Music thumps from open windows above the art galleries; the drum shops; the hairdressers. This, after all is the heartbeat of Afro-Brazilian sound. People come from around the country, and the world, to study dance, percussion and Capoeira.

I am in luck. It is Tuesday. “Blessing Tuesday” began as a cunning ruse to get mid-week celebrants into The Church of Sao Francisco, (one of 300 churches so the competition is fierce), for a special service.

In true Bahian spirit, the locals decided it should be a party night. What better way to really bless Tuesdays? Stages are being erected in the two main squares. Banks of speakers are unloaded and tested.

By nightfall both stages are hopping. There is no cover charge. Just come and whirl your partner and wiggle your hips. You may be rocking to tomorrow’s superstars. Large Baianas tend tiny smoking BBQ’s filled to the grips with skewered chunks of beef. Cold beer? Ice cream? “Hey meester here’s a free present” says the umpteenth purveyor of fitas - ribbon wristbands. But don’t ever take it off. Your mother might die of cancer or Goiter..or..or… augmentation failure!

A group of lithe lads in white sweatpants and singlets face off in a corner of the square. Capoeira was a martial arts technique developed in slave quarters to combat cruel masters and their enforcers. It was instantly banned. A tweak on the single stringed “berimbau” signalled danger. It has since evolved into a skillful blurring of two athletic bodies, taunting without touching, and is taught by Capoeira masters around the world.

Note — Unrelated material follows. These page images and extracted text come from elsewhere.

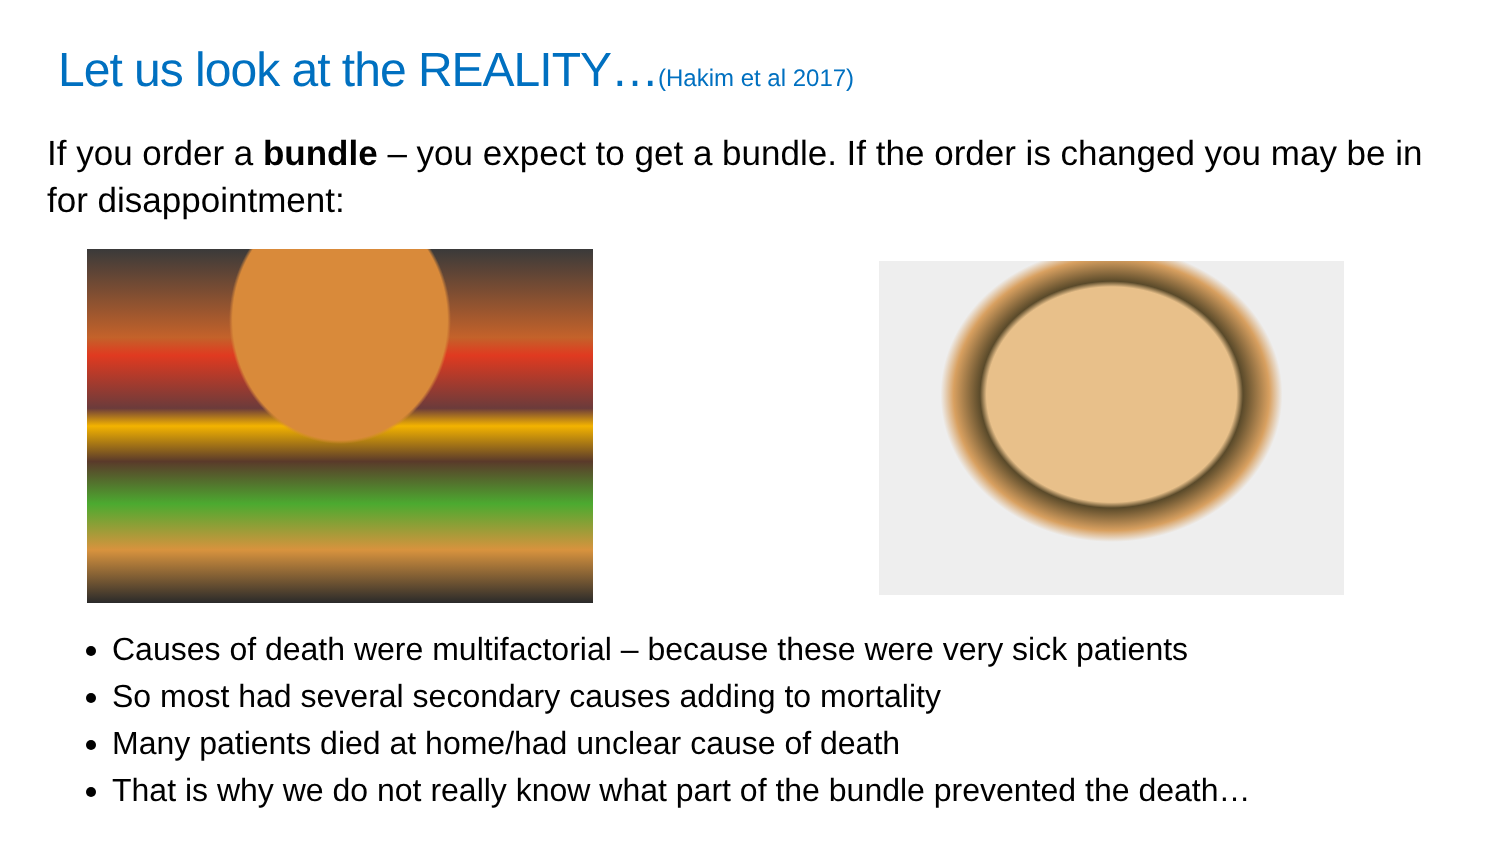Let us look at the REALITY…(Hakim et al 2017)
If you order a bundle – you expect to get a bundle. If the order is changed you may be in for disappointment:
Causes of death were multifactorial – because these were very sick patients
So most had several secondary causes adding to mortality
Many patients died at home/had unclear cause of death
That is why we do not really know what part of the bundle prevented the death…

I fight my way out of the pulsing heart of the action, determined to call it a night. There’s always tomorrow right? A 100 meters up the hill I catch the rhythm ricocheting off tall buildings. Surely to god it’s not a busload of Orangemen from Northern Ireland determined to show off their skills? I’ve always been a sucker for a parade.

No - Twenty young women are “hammering” twenty drums. Sticks are twirled, drums are hurled – and retrieved with perfect precision. Noone misses a beat. The noise is deafening. The changing rhythm electrifying. Soon, five drum corps from five schools merge to become a hundred players. “Blessing Tuesday” brings the classroom to the street, now jammed with swaying sweating bodies.

Slavery in Brazil was abolished in 1888; 23 years after the US; 80 years after Britain. African culture has endured and enriched Brazilian society like no other. Candomble – known as Santeria in Cuba and Voodoo in Haiti, arrived with “slave-priests.” It was immediately banned by The Catholic Church. Practitioners now come from all walks of life.

Coconut and Dende oil in Brazilian cuisine is African in origin. But it is the Afro-Brazilian beat that packs the nightclubs of Rio and Sao Paulo – and the streets of Salvador, where the “Black heart of Brazil” truly belongs.  In Salvador the rhythm never dies.



Canadians need visas. (Part of the trade war between the two countries) – Go to www.consbrastoronto.org to download application.
Cost is C$72+$18 mailing fee. Takes 10 business days + mailing time.

WHEN TO GO: The official rainy season in Amazonas is January to May. I went in May. High season in Brazil is December to March with Carnaval in late Feb so take your pick.

SAFETY: In 5 weeks I travelled far and wide on public transport without problem. There is a heavy police presence in tourist areas. Don’t flaunt jewellery/watches/cash etc in big cities where abject poverty still exists.

GETTING AROUND: Brazil is a huge, fascinating and culturally diverse country. Without months to spare, you will need to fly. There are four main airlines including GOL – Brazil’s answer to European Easy-jet. If you want to book online locally and save mega dollars you need an Amex card as other foreign issued cards are not acceptable. Air passes may be an option. Ask your Travel Agent.

GUIDEBOOKS AND GUIDE INFO: Sandro can be found at theglobalheritage@hotmail.com  or through Green Planet Tours: www.planettours.com.br  I used Lonely Planet as a one-stop guide.

AUTHOR'S NOTE: As a writer and traveller Brazil is my new favourite destination.